__ACTIVITY__
Lay out every line of the records below as a Markdown table with columns Row and Line, numbering rows consecutively and skipping blank lines. Leave the pictures out of the answer.

__SOURCE RECORDS__
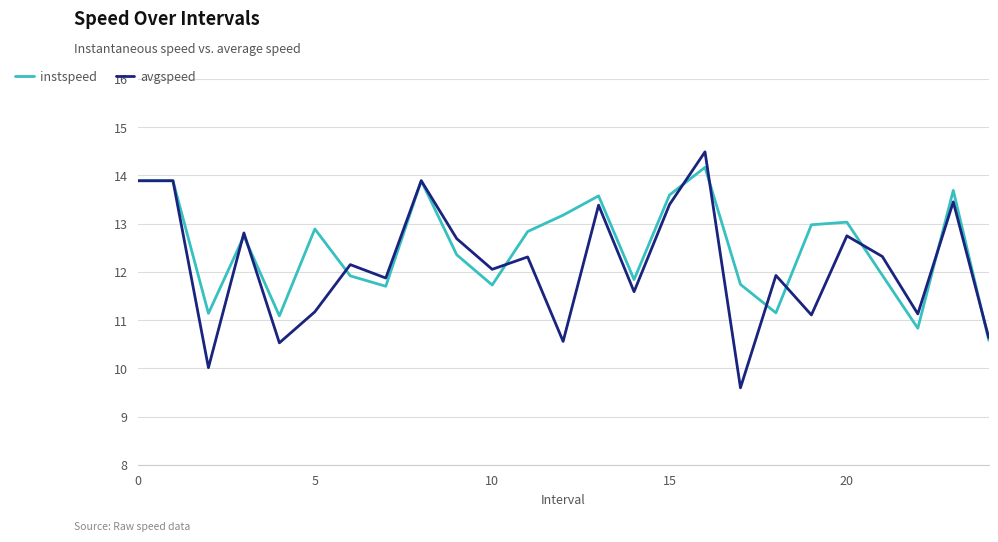

Which series has the largest total across all categories?

instspeed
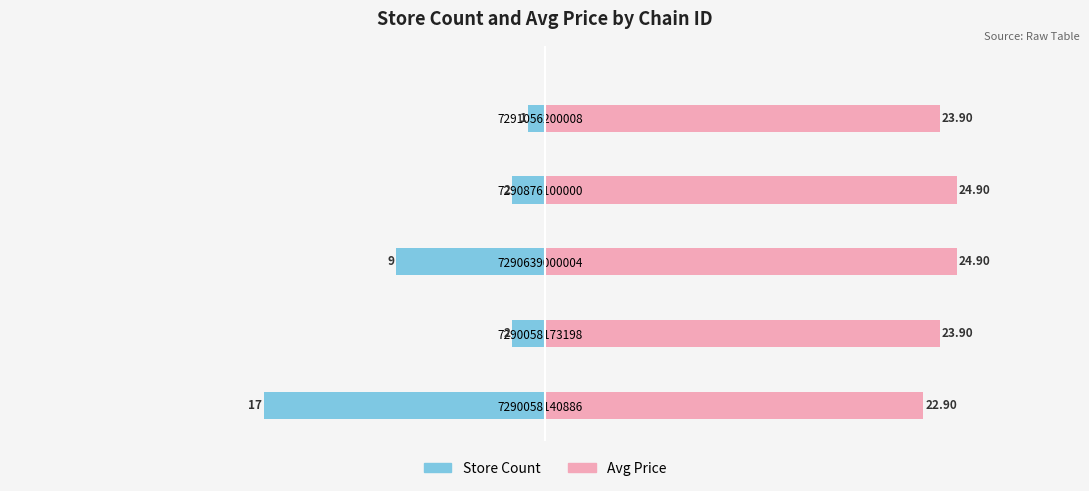

At 7291056200008, list the series in order from largest to smallest.

Avg Price, Store Count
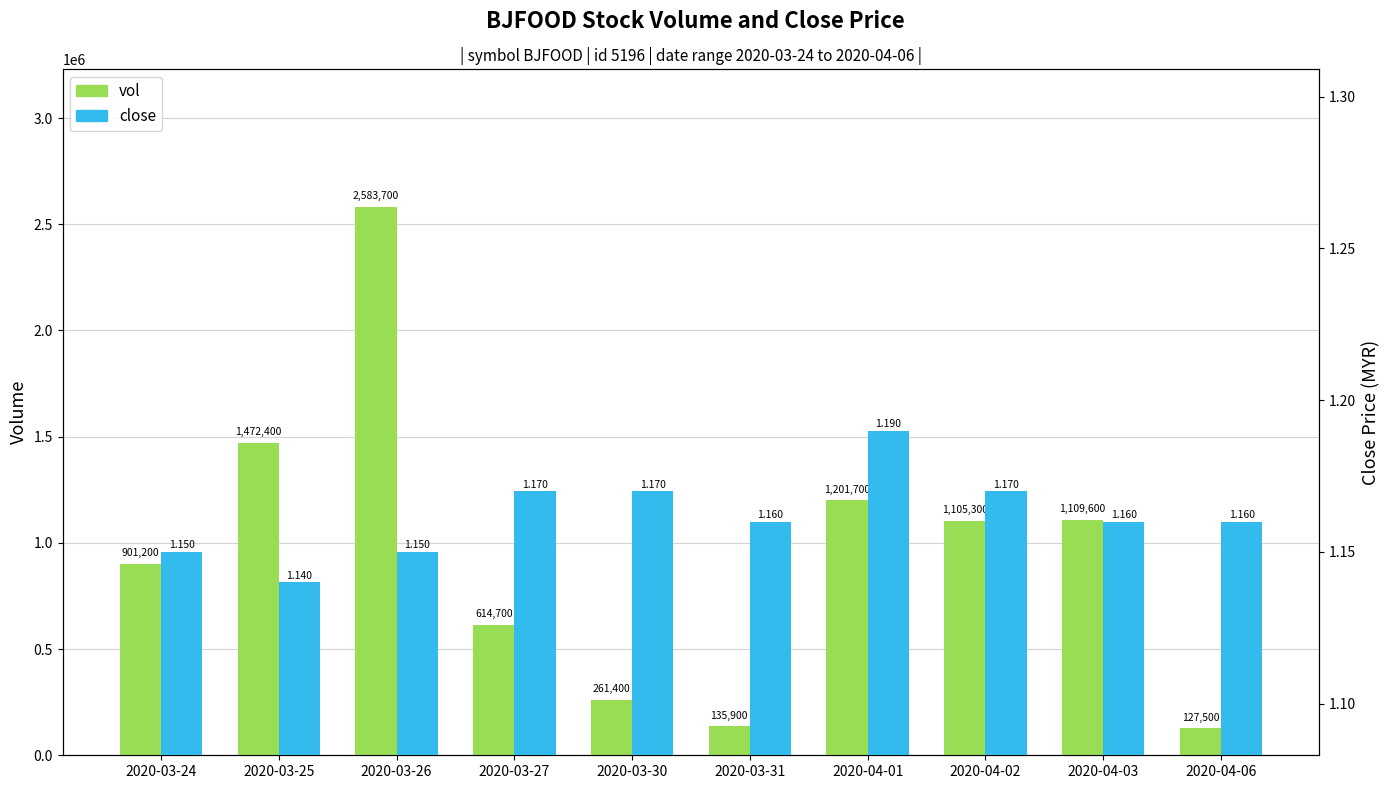

What is the spread (max minus min) of values at 2020-04-02?

1105298.8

__TASK SOLUTION__
| Row | Line |
|---|---|
| 1 | Which series has the largest total across all categories? |
| 2 | instspeed |
| 3 | At 7291056200008, list the series in order from largest to smallest. |
| 4 | Avg Price, Store Count |
| 5 | What is the spread (max minus min) of values at 2020-04-02? |
| 6 | 1105298.8 |